• _Description of the task_:
An exact copy of the line containing "topluluk kurallarımızı" and of every line after it, through the last line of the material, is what should be returned.

• _Material for this exercise_:
......

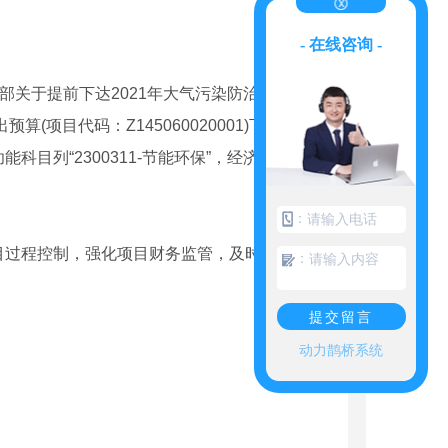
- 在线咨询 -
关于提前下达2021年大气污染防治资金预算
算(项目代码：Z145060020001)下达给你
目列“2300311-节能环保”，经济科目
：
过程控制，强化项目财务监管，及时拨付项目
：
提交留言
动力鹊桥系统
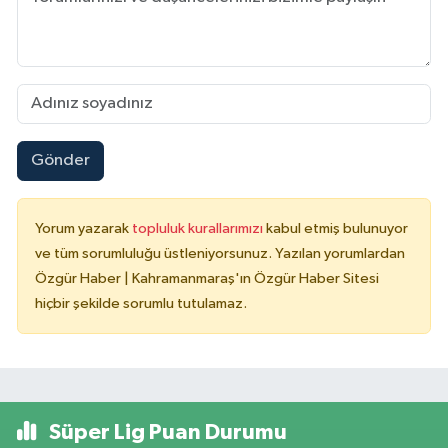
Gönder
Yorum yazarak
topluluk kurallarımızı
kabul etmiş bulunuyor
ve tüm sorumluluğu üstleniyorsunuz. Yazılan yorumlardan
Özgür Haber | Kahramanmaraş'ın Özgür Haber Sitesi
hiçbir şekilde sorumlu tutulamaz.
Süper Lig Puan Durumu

......

• _Finished task_:
topluluk kurallarımızı
kabul etmiş bulunuyor
ve tüm sorumluluğu üstleniyorsunuz. Yazılan yorumlardan
Özgür Haber | Kahramanmaraş'ın Özgür Haber Sitesi
hiçbir şekilde sorumlu tutulamaz.
Süper Lig Puan Durumu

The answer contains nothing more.